世界問題としての議論を始めるのであれば、理想は、無前提に地域と問題にぶちあたることである。しかし現実には地理においても、事項においても、私たち共同研究者の関心と持ち味を勘案しつつ、ある程度の選択と集中を進めることも不可欠である。
2017年の新年にあたり、以下の三つのキーワードを提示することによって、これからしばらくの私たちの共同研究の手がかりとしておきたい。

  • 地域としての「ユーラシア」。これまで私たちが積み上げてきた分析の圧倒的地域的関心は、ユーラシアにあった。もちろん、日本はその東の端に位置するわけであり、そこは直に太平洋に面しているわけであるから、このユーラシアは太平洋含みのユーラシアとして考えたい。これから二年余り、私たちの分析の主要関心地域は、そういう意味でのユーラシアであり続けるということである。

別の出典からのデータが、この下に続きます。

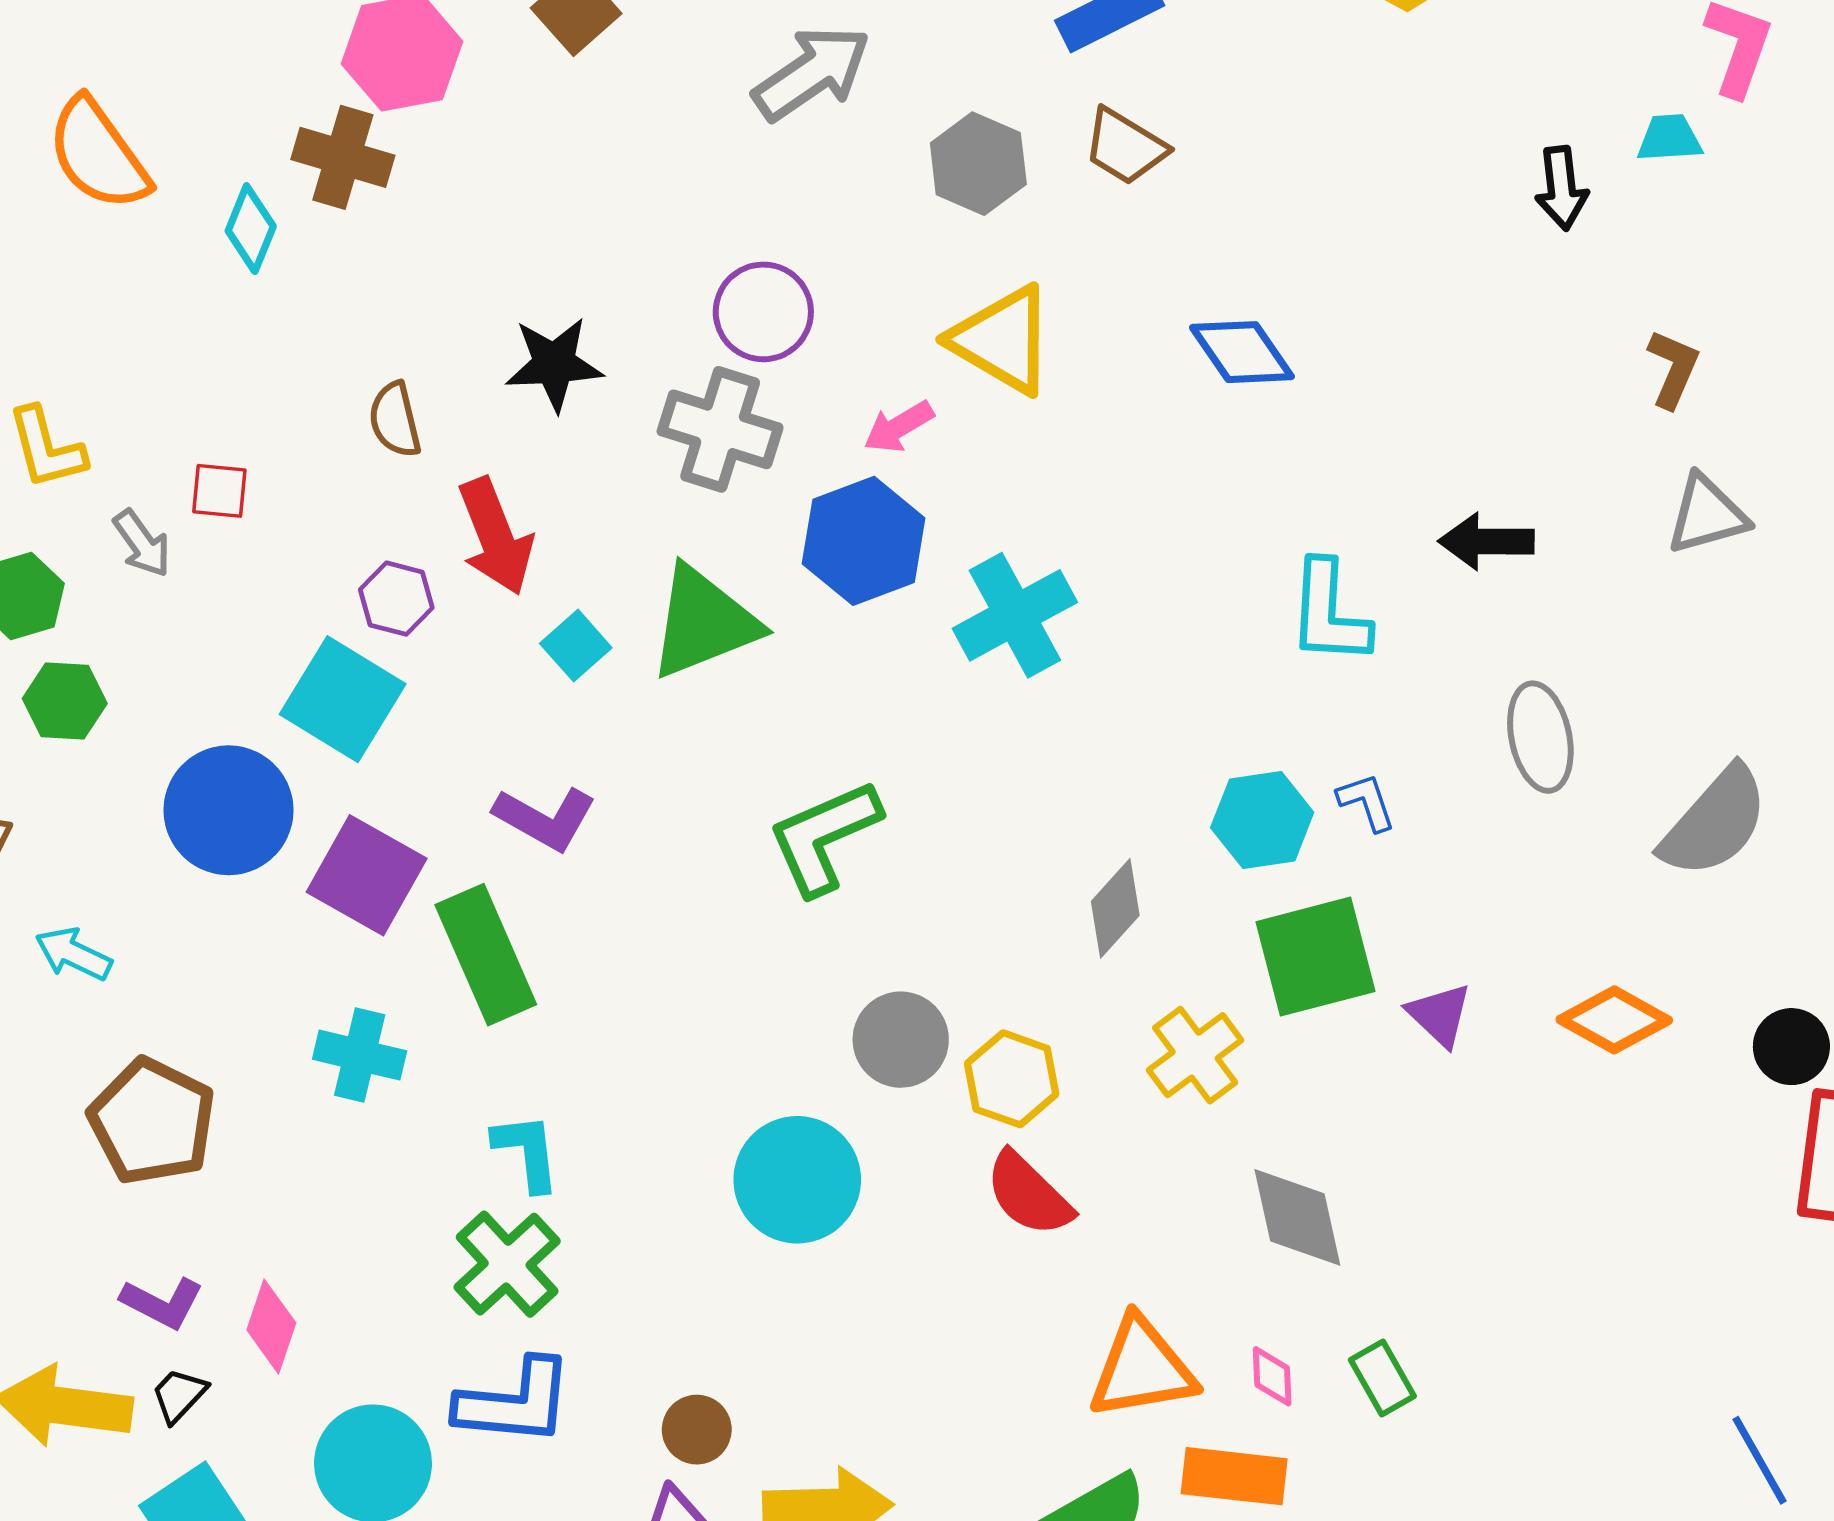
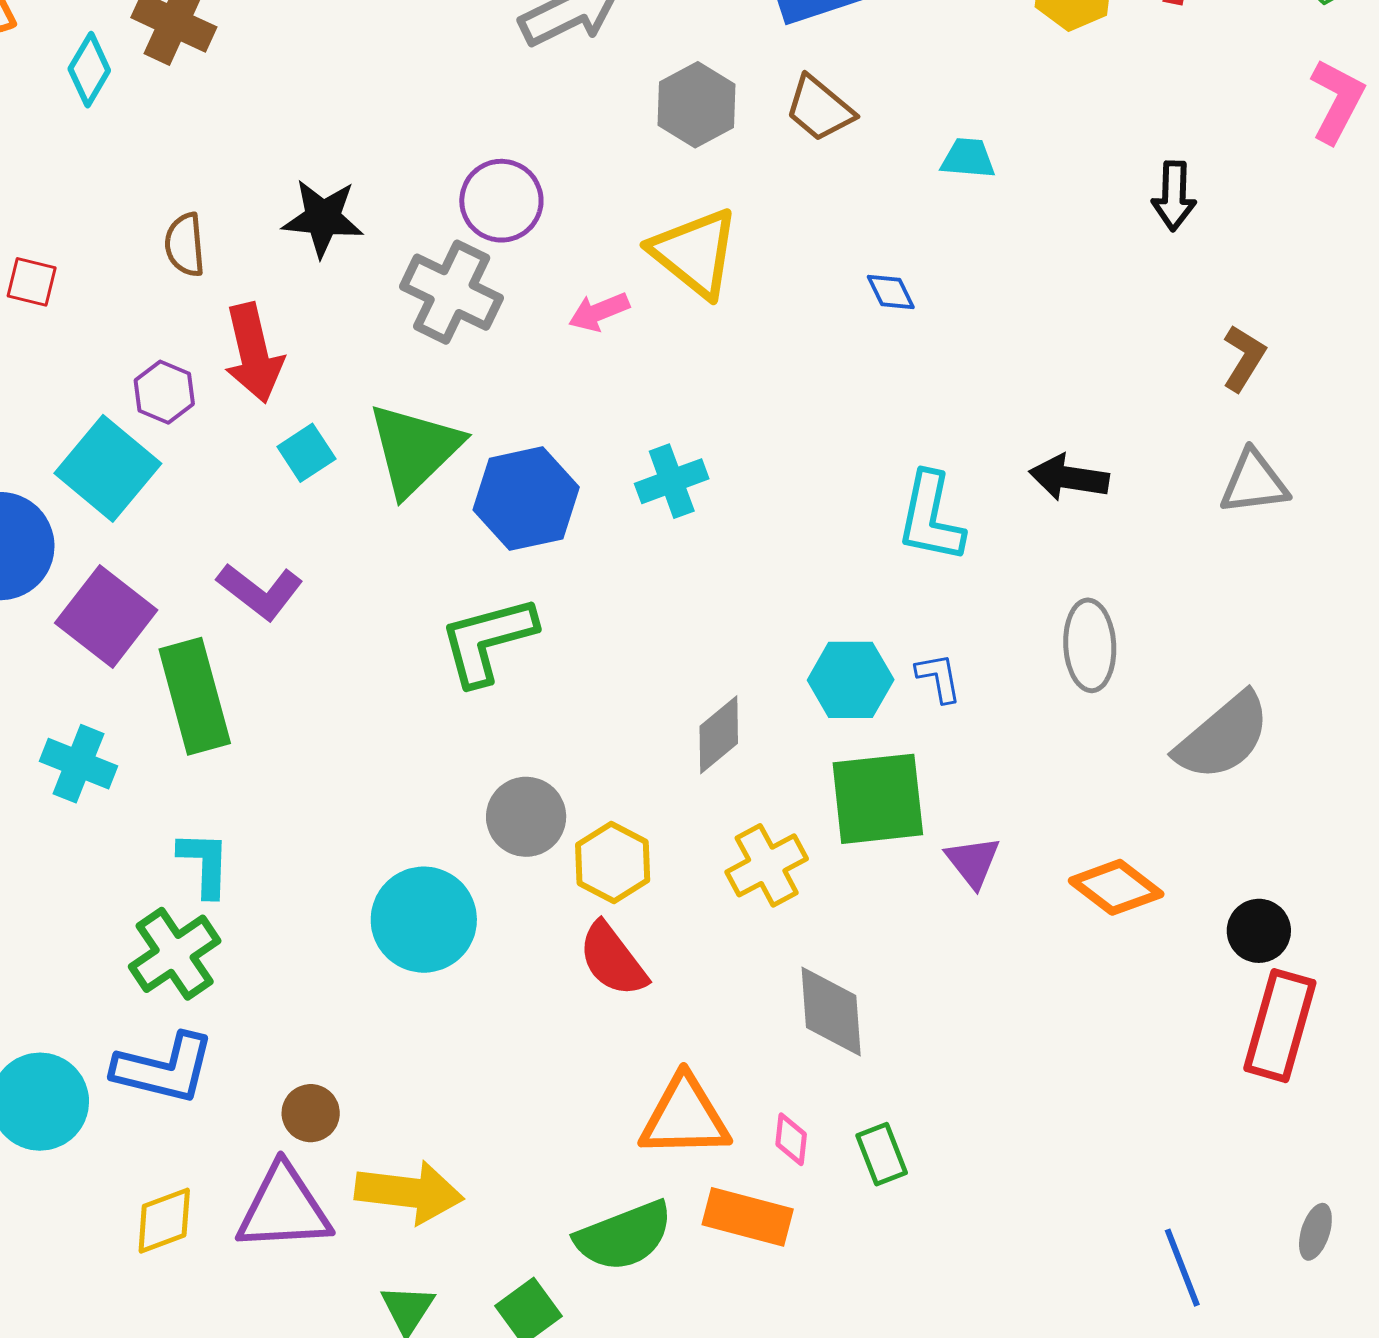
cyan trapezoid: (1669, 138) -> (968, 158), moved
blue diamond: (1242, 352) -> (891, 292), size x0.6
blue hexagon: (864, 541) -> (526, 499), moved
cyan cross: (1015, 615) -> (672, 481), size x0.7
green triangle: (704, 622) -> (415, 449), turned -31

  • 内部への切り口としての「市民社会」。内部に切り込むにあたって、多数の研究者がもった共通の問題意識が「市民社会」の形成だった。もちろん国によってこの課題は大きく変わる。けれども少なくとも日本にとって喫緊であり、かつ、多くの国にとってとても重要になりつつあるのは、この課題ではなかろうか。何らかの形で、この側面を深めながら議論していきたいという方向性に異論は見られなかった。
  • 外部への切り口としての「和らぎの外交」。ユーラシア大陸に日本として切り込むことを一言で要約するなら、それは「外交」ということになるだろう。しかしここは、あえて、『日本発の「世界」思想』の最後の結論としてうちだした「和らぎの外交」をキーワードとしておきたい。この言葉を考えることによって、私たちは常に、これまでの研究のエッセンスに戻ることになる。これはまた、アイデンティティについての相互認識を鍵としながら、ロシアとの関係をも、沖縄との関係をも深めようとするにあたって、見事に共通する切り口だと思う。

世界問題研究所がこれまで組織的な努力を重ねてきた上海、ソウル、台北、モスクワ、ワシントン、ライデン、更に、ハノイ、キャンベラ等との知的ネットワークの強化に引き続き注力するは、言うまでもない。
学内・学外で各位の一層の理解と支援を、心よりお願いするものである。